(Beginning of Exercise data)
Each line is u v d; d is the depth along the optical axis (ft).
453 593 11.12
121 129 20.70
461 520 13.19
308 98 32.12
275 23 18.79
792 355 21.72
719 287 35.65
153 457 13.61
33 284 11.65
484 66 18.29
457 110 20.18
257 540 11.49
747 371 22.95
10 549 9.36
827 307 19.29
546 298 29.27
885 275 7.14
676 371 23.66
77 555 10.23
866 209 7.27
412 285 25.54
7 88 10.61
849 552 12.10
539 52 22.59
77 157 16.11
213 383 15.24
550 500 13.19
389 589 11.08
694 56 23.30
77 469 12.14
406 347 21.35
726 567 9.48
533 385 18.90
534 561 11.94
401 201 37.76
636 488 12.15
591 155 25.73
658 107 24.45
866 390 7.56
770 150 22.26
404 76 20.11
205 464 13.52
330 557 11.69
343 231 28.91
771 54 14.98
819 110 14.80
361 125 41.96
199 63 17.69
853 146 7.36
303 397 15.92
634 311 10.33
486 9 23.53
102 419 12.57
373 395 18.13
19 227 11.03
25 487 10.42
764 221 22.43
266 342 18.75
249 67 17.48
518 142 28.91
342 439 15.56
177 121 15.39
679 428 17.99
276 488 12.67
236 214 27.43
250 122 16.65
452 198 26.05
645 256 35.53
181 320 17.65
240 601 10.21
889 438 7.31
(End of Exercise data)
(Beginning of Exercise data)
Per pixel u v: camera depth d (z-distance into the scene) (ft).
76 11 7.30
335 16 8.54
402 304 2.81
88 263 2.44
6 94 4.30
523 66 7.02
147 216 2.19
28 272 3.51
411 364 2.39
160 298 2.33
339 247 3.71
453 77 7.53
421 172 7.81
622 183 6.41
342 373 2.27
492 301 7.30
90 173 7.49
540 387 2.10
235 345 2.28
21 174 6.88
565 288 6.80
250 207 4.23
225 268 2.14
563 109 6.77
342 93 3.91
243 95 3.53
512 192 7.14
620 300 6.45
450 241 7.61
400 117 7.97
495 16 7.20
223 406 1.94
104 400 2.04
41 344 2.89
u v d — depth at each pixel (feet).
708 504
(End of Exercise data)
(Beginning of Exercise data)
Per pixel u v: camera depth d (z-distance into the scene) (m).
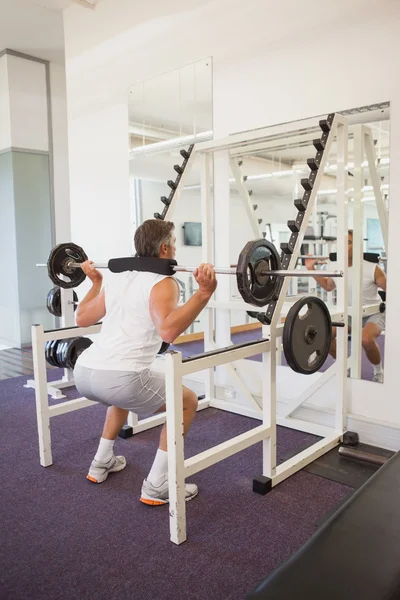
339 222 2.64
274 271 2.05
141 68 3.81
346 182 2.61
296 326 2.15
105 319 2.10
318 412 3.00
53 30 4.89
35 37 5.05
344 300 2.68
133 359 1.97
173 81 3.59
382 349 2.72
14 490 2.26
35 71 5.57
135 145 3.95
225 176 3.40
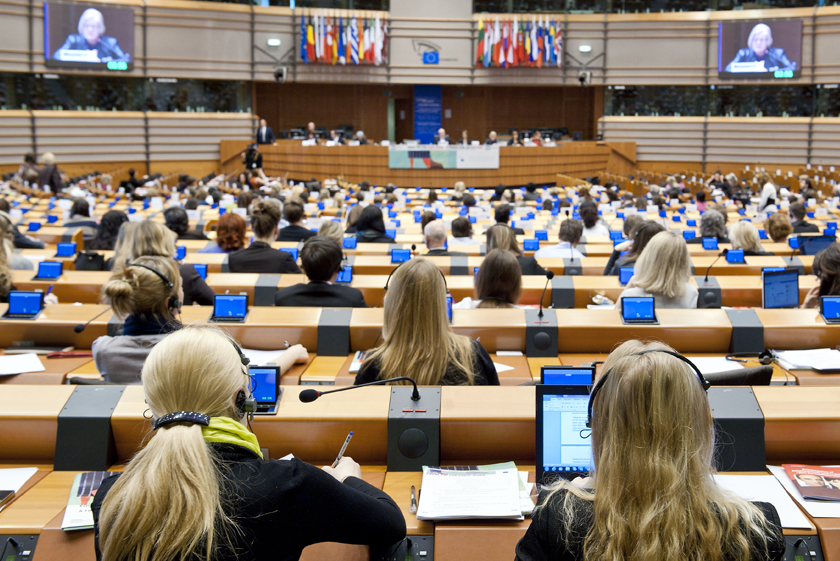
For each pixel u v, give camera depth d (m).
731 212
(End of Exercise data)
* _Task details_: Since only part of the listing is wanted, copy exactly the lines from the one holding "550 500 13.19" to the one holding "889 438 7.31", both included.

* _Answer section_:
550 500 13.19
389 589 11.08
694 56 23.30
77 469 12.14
406 347 21.35
726 567 9.48
533 385 18.90
534 561 11.94
401 201 37.76
636 488 12.15
591 155 25.73
658 107 24.45
866 390 7.56
770 150 22.26
404 76 20.11
205 464 13.52
330 557 11.69
343 231 28.91
771 54 14.98
819 110 14.80
361 125 41.96
199 63 17.69
853 146 7.36
303 397 15.92
634 311 10.33
486 9 23.53
102 419 12.57
373 395 18.13
19 227 11.03
25 487 10.42
764 221 22.43
266 342 18.75
249 67 17.48
518 142 28.91
342 439 15.56
177 121 15.39
679 428 17.99
276 488 12.67
236 214 27.43
250 122 16.65
452 198 26.05
645 256 35.53
181 320 17.65
240 601 10.21
889 438 7.31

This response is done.